When he came to Hickory Grove from Whitesburg, Ky., in 1984, Brown told pastoral search committee chairman Max Smith he wanted to hit a home run every time he got in the pulpit.
A former Navy officer who knows how to organize and delegate, Brown has built his ministry on that goal.
Others on staff balance the $10 million annual budget. His job is to care for his wife, Teresa, and their three children, and to preach.
The congregation has boomed on the brilliance of Brown’s singlemindedness even when members don’t agree with his sermons.
“As long as you agree on the main thing, Jesus Christ,” said Elmer Dryden, chairman of Hickory Grove’s board of deacons. “That’s the thread that binds us all.”

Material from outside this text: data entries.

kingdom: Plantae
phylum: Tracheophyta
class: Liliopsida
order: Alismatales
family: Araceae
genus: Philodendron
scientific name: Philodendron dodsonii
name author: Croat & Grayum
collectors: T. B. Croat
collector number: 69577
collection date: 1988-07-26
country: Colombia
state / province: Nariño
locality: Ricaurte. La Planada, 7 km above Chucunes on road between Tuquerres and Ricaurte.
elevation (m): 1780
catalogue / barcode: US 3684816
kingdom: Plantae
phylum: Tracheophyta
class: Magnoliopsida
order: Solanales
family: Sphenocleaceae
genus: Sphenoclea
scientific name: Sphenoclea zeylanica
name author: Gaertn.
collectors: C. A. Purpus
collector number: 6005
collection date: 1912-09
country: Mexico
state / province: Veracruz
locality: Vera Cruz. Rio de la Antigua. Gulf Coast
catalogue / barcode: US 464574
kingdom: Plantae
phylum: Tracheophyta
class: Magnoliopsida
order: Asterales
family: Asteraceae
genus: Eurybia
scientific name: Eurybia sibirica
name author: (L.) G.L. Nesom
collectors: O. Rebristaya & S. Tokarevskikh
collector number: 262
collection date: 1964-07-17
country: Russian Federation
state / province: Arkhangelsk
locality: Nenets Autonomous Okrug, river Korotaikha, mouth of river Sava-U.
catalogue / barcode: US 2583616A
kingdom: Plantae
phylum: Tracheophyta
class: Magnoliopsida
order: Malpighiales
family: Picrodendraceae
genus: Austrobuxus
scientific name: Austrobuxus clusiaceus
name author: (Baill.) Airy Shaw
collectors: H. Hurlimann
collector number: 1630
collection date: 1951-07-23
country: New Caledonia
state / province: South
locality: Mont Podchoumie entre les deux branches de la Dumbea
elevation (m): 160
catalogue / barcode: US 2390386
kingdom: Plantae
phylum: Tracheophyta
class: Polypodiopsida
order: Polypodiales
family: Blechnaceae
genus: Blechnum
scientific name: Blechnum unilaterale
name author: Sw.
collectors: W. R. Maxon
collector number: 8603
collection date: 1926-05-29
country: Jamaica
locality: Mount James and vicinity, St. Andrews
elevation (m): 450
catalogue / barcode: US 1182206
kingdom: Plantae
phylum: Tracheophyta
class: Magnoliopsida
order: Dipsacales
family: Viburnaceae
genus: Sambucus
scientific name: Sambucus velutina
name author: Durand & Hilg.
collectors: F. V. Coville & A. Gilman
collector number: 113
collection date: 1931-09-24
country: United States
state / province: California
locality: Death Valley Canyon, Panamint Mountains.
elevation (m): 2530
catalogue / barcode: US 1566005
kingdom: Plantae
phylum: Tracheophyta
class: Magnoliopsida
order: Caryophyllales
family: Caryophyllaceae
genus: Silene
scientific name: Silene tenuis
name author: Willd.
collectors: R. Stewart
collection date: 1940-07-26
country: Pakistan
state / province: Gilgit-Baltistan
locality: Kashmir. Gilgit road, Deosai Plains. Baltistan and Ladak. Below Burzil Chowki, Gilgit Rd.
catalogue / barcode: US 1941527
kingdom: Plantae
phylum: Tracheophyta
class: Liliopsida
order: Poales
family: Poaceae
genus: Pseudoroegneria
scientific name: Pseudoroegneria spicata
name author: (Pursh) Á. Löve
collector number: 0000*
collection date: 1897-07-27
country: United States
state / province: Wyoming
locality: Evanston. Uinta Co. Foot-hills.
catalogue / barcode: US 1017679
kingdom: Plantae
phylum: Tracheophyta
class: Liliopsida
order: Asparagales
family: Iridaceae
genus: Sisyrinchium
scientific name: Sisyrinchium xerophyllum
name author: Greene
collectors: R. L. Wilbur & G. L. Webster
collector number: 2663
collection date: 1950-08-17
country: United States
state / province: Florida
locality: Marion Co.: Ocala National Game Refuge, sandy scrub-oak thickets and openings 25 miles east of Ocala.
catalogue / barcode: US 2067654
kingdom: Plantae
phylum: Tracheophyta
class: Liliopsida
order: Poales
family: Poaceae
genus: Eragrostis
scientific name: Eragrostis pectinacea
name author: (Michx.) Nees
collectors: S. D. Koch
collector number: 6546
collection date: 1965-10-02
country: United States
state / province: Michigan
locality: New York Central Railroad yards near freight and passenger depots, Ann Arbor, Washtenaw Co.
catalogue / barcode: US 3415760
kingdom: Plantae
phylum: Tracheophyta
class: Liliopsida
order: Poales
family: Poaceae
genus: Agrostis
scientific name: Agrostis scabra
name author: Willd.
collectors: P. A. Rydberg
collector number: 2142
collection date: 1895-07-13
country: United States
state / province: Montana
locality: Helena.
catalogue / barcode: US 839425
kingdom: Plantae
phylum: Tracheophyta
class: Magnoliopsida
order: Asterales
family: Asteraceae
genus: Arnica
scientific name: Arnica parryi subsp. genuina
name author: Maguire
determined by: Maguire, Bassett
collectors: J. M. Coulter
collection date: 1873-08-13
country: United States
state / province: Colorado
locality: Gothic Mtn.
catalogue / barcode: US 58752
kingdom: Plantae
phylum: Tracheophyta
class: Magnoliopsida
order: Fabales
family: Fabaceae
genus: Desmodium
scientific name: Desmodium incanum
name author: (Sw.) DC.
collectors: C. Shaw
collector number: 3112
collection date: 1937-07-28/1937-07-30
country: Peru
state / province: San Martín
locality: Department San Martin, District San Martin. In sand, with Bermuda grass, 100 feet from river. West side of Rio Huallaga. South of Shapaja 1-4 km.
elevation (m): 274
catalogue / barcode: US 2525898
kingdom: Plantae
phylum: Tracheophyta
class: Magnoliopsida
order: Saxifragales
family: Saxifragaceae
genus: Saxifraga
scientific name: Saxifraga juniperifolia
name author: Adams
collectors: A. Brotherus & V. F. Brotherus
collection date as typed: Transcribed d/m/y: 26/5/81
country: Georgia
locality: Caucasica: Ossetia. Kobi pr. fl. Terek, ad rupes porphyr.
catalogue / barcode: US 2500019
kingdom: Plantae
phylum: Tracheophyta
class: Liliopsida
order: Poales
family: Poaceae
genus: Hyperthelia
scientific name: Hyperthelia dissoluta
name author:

Brown’s sermon isn’t likely to change convention policy.
Richard Land, head of the commission that charts the Southern Baptists’ conservative political course, said he hadn’t heard about Brown’s sermon. While he doesn’t doubt that women can be called by God to some tasks, he’s certain they are not called to pastor the local church.
Anyway, Land said, the people have spoken. Only 35 Southern Baptist churches have called a woman to lead them. More than 40,000 have called men.
Brown’s office said he was too busy to talk about the sermon or the Southern Baptist position on women. Though unfailingly friendly, he has never seemed interested in fielding reporters’ calls or grandstanding in the press.
I wouldn’t have known about his sermon if someone hadn’t mailed me a tape recently, with some advice: “Listen to this.”
I did. What I heard was a pastor who grew up with few privileges in little Damascus, Va., a former bag boy at the local grocery store who felt as if he was on the outside looking in most of his life.
If he ever managed to get on the inside, he was going to make sure no one ever felt a door slam shut in their face. If he ever got on the inside, he told the congregation, he was going to make sure people felt what love was like.
“I love this denomination, and I love you,” he preached. “Male, female, Greek or Jew. Asians, Hispanics, black or white. I love you. I don’t care what you look like on the outside. I don’t care how many chromosomes you have. I love you. And I want you to be all that God wants you to be.”
To applause, pastor Joe Brown took his seat that Sunday night at Hickory Grove Baptist Church, having said what he came to say.